We have read a lot in the past few weeks about the arrest of Kendall and Gwendolyn Meyers, the American couple who began spying for Cuba in 1978—and were only caught after an FBI sting operation a short time ago. Kendall Meyers used his position as a State Department analyst in State’s intelligence division, it seems, to steal top secret classified material and give it to Cuban intelligence, something he had, in cooperation with his wife, been doing for three decades.
The report in The New York Times summarizes it well: “The strongest argument in support of the government’s case may have been made by the Myerses themselves. In the 40-page complaint they are quoted telling an undercover F.B.I. agent how much they admired Fidel Castro, how they sent secret dispatches to Havana over short-wave radio, dropped packages to handlers in shopping carts at local grocery stores, traveled across Latin America to meet with Cuban agents and used false documents to travel to Havana for an evening with Mr. Castro.”
Like the old time Communists from the espionage cases of the 40′s and 50′s, the Meyerses were ideologically motivated spies, carrying out their work without remuneration, engaging in espionage all for the love of Cuban communism and Fidel Castro. They were, from all accounts, just like other late generation New Leftists, who carried out their enthusiasm one step further than many other activists were willing to do. One colleague of Gwendolyn Meyers put it well: “She was not remarkably different than dozens and dozens of other people that you ran across in the 1970s who were McGovernites that got into politics for reasons other than to make a lot of money.”
Well, at least they got subsidized trips abroad, including one to Cuba itself, to make some of their reports and drops. And few ideological zealots- aside from Sean Penn of course- get to have a personal audience with the el jefe himself.
We do not as yet know what the Meyers actually passed to Cuba, but from all accounts, his work at the State Department gave him access to top secret data from our different intelligence agencies, some of which the Cubans might well have passed on to other of our enemies. Nevertheless, they probably did less harm that Ana Belen Montes, who was senior analyst at the Defense Intelligence Agency, and at the same time Castro’s top spy in our country.
Montes too acted for ideological reasons, and viewed herself as an opponent of America’s “imperialist” foreign policy in the United States, who was in a good position to help Cuba stand in the way of American hegemony in the Western Hemisphere.
Few commentators have noted a great irony, that only was reported on by the Miami Herald. It refers to the question of how the Castro brothers and their cronies in Cuban intelligence recruit their spies in the United States. One former Pentagon expert believes that Cuba has over 250 agents currently at work here, despite the end of the Cold War and a very new international situation. That number, Chris Simmons thinks, includes six to nine within our government, and over a dozen in academia.
Kendall Meyers himself was an adjunct professor at Johns Hopkins’ prestigious SAIS, the same school that Montes got her degree from in 1988, and from which she was spotted by Cuban intelligence and recruited. The point emphasized by the Herald is this: “Cuban intelligence focuses its trolling for potential American spies on the four Washington-area universities whose international studies programs regularly send their graduates to key positions throughout the U.S. government- Johns Hopkins, Georgetown, American and the University of Virginia.” As one American counter-intelligence officer put it, “The Cubans fish in a small pond.”

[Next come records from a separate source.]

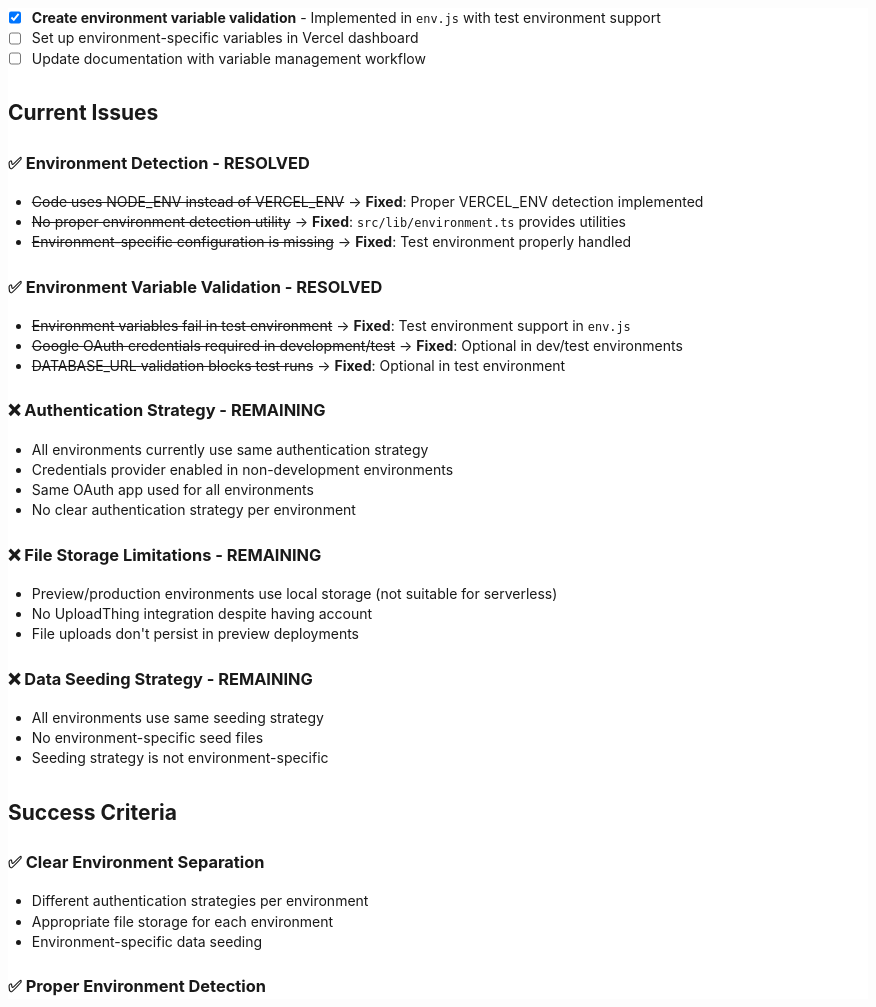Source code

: - [x] **Create environment variable validation** - Implemented in `env.js` with test environment support
- [ ] Set up environment-specific variables in Vercel dashboard
- [ ] Update documentation with variable management workflow

## Current Issues

### ✅ **Environment Detection** - RESOLVED

- ~~Code uses NODE_ENV instead of VERCEL_ENV~~ → **Fixed**: Proper VERCEL_ENV detection implemented
- ~~No proper environment detection utility~~ → **Fixed**: `src/lib/environment.ts` provides utilities
- ~~Environment-specific configuration is missing~~ → **Fixed**: Test environment properly handled

### ✅ **Environment Variable Validation** - RESOLVED

- ~~Environment variables fail in test environment~~ → **Fixed**: Test environment support in `env.js`
- ~~Google OAuth credentials required in development/test~~ → **Fixed**: Optional in dev/test environments
- ~~DATABASE_URL validation blocks test runs~~ → **Fixed**: Optional in test environment

### ❌ **Authentication Strategy** - REMAINING

- All environments currently use same authentication strategy
- Credentials provider enabled in non-development environments
- Same OAuth app used for all environments
- No clear authentication strategy per environment

### ❌ **File Storage Limitations** - REMAINING

- Preview/production environments use local storage (not suitable for serverless)
- No UploadThing integration despite having account
- File uploads don't persist in preview deployments

### ❌ **Data Seeding Strategy** - REMAINING

- All environments use same seeding strategy
- No environment-specific seed files
- Seeding strategy is not environment-specific

## Success Criteria

### ✅ **Clear Environment Separation**

- Different authentication strategies per environment
- Appropriate file storage for each environment
- Environment-specific data seeding

### ✅ **Proper Environment Detection**
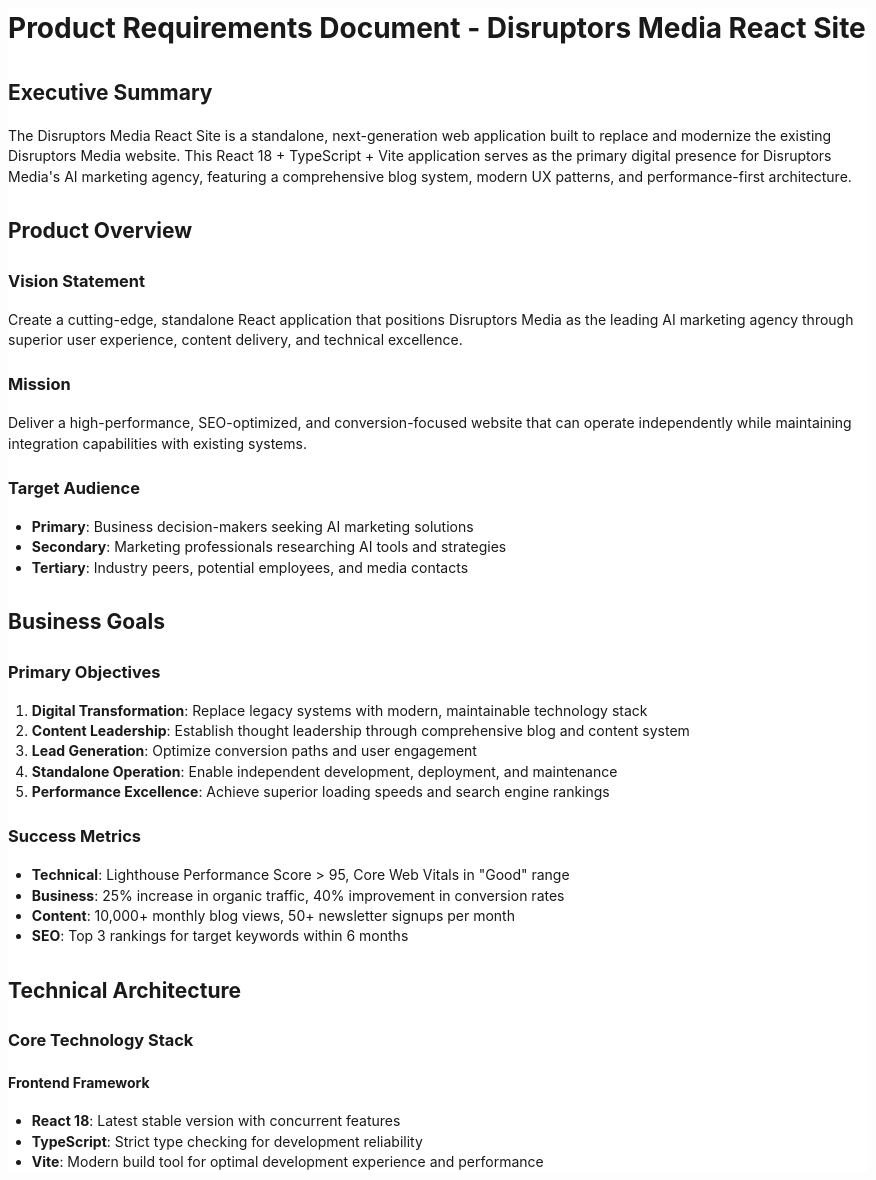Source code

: # Product Requirements Document - Disruptors Media React Site

## Executive Summary

The Disruptors Media React Site is a standalone, next-generation web application built to replace and modernize the existing Disruptors Media website. This React 18 + TypeScript + Vite application serves as the primary digital presence for Disruptors Media's AI marketing agency, featuring a comprehensive blog system, modern UX patterns, and performance-first architecture.

## Product Overview

### Vision Statement
Create a cutting-edge, standalone React application that positions Disruptors Media as the leading AI marketing agency through superior user experience, content delivery, and technical excellence.

### Mission
Deliver a high-performance, SEO-optimized, and conversion-focused website that can operate independently while maintaining integration capabilities with existing systems.

### Target Audience
- **Primary**: Business decision-makers seeking AI marketing solutions
- **Secondary**: Marketing professionals researching AI tools and strategies  
- **Tertiary**: Industry peers, potential employees, and media contacts

## Business Goals

### Primary Objectives
1. **Digital Transformation**: Replace legacy systems with modern, maintainable technology stack
2. **Content Leadership**: Establish thought leadership through comprehensive blog and content system
3. **Lead Generation**: Optimize conversion paths and user engagement
4. **Standalone Operation**: Enable independent development, deployment, and maintenance
5. **Performance Excellence**: Achieve superior loading speeds and search engine rankings

### Success Metrics
- **Technical**: Lighthouse Performance Score > 95, Core Web Vitals in "Good" range
- **Business**: 25% increase in organic traffic, 40% improvement in conversion rates
- **Content**: 10,000+ monthly blog views, 50+ newsletter signups per month
- **SEO**: Top 3 rankings for target keywords within 6 months

## Technical Architecture

### Core Technology Stack

#### **Frontend Framework**
- **React 18**: Latest stable version with concurrent features
- **TypeScript**: Strict type checking for development reliability
- **Vite**: Modern build tool for optimal development experience and performance
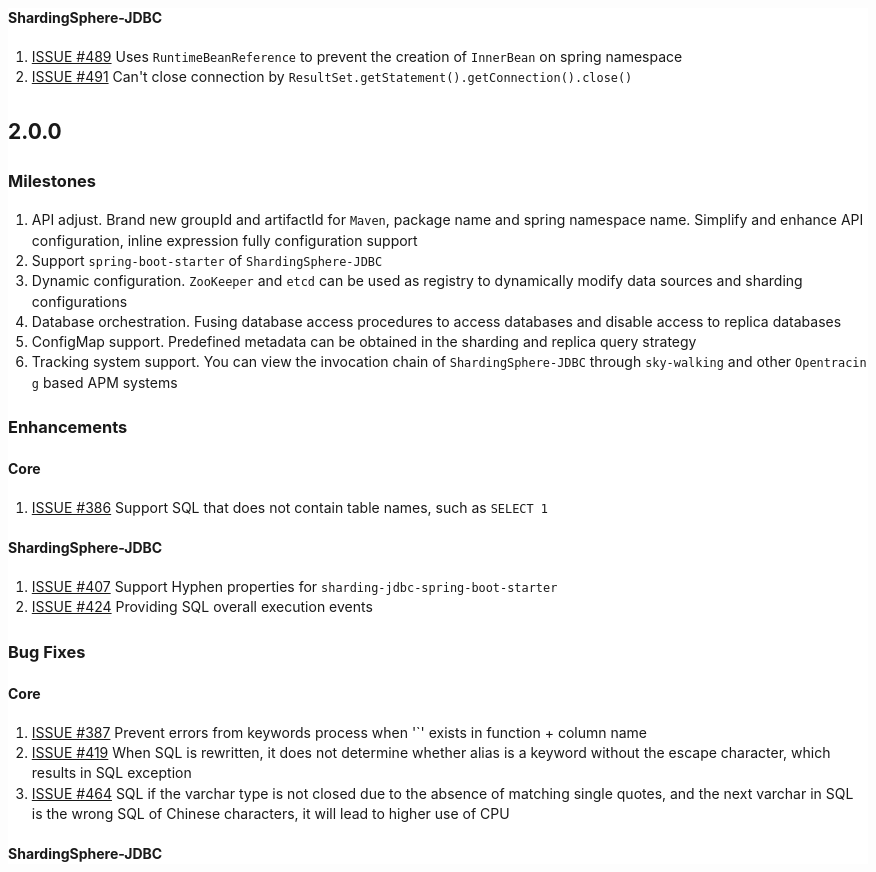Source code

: #### ShardingSphere-JDBC

1. [ISSUE #489](https://github.com/apache/shardingsphere/issues/489) Uses `RuntimeBeanReference` to prevent the creation of `InnerBean` on spring namespace
1. [ISSUE #491](https://github.com/apache/shardingsphere/issues/491) Can't close connection by `ResultSet.getStatement().getConnection().close()`


## 2.0.0

### Milestones

1. API adjust. Brand new groupId and artifactId for `Maven`, package name and spring namespace name. Simplify and enhance API configuration, inline expression fully configuration support
1. Support `spring-boot-starter` of `ShardingSphere-JDBC`
1. Dynamic configuration. `ZooKeeper` and `etcd` can be used as registry to dynamically modify data sources and sharding configurations
1. Database orchestration. Fusing database access procedures to access databases and disable access to replica databases
1. ConfigMap support. Predefined metadata can be obtained in the sharding and replica query strategy
1. Tracking system support. You can view the invocation chain of `ShardingSphere-JDBC` through `sky-walking` and other `Opentracing` based APM systems

### Enhancements

#### Core

1. [ISSUE #386](https://github.com/apache/shardingsphere/issues/386) Support SQL that does not contain table names, such as `SELECT 1`

#### ShardingSphere-JDBC

1. [ISSUE #407](https://github.com/apache/shardingsphere/issues/407) Support Hyphen properties for `sharding-jdbc-spring-boot-starter`
1. [ISSUE #424](https://github.com/apache/shardingsphere/issues/424) Providing SQL overall execution events

### Bug Fixes

#### Core

1. [ISSUE #387](https://github.com/apache/shardingsphere/issues/387) Prevent errors from keywords process when '`' exists in function + column name
1. [ISSUE #419](https://github.com/apache/shardingsphere/issues/419) When SQL is rewritten, it does not determine whether alias is a keyword without the escape character, which results in SQL exception
1. [ISSUE #464](https://github.com/apache/shardingsphere/issues/464) SQL if the varchar type is not closed due to the absence of matching single quotes, and the next varchar in SQL is the wrong SQL of Chinese characters, it will lead to higher use of CPU

#### ShardingSphere-JDBC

Think of the advantage for Cuban intelligence. Their future spies get their expertise and knowledge from American universities, where they specialize on Latin America and other areas of the world. We give them the training, and they then put them to work. Meyers went to the State Department in the first place at Cuban intelligence’s suggestion, after he failed the entrance exam for the CIA, his and their first choice for his placement.
And why should it be surprising to find that Cuban intelligence seeks its agents at our universities? Look through the papers and positions taken by so many members of the academic Latin American scholars’ organization, and you will find the usual politically correct left-wing leaning panels. How many of them belong to an organization that started in the 60s and still exists- The North American Congress on Latin America- and that devotes itself to the romance of Cuba and revolution throughout the region? Read their regular publication and you will not be surprised that Cuban intelligence sees scholars with this point of view as good picking for their agents. After all, they are merely repeating the pattern used by the KGB through the years as documented in Spies, the new revelatory book by Haynes, Klehr and Vassiliev. In those years, Soviet intelligence used the American Communist Party and its offshoots as a recruiting ground, since its members already were committed to Communist ideology and to the Soviet motherland. The people Cuban intelligence look at are the modern counterparts—people who show in their own writing where their true allegiance lies.
Sometimes- fortunately not all the time- the education in leftist mythology leads to action, and even to espionage for a foreign power. After all, the Marxists argue that ideology is nothing if not tied to praxis. And as we now know, sometimes that means one is ready to betray one’s own country on behalf of the myth of Communist revolution.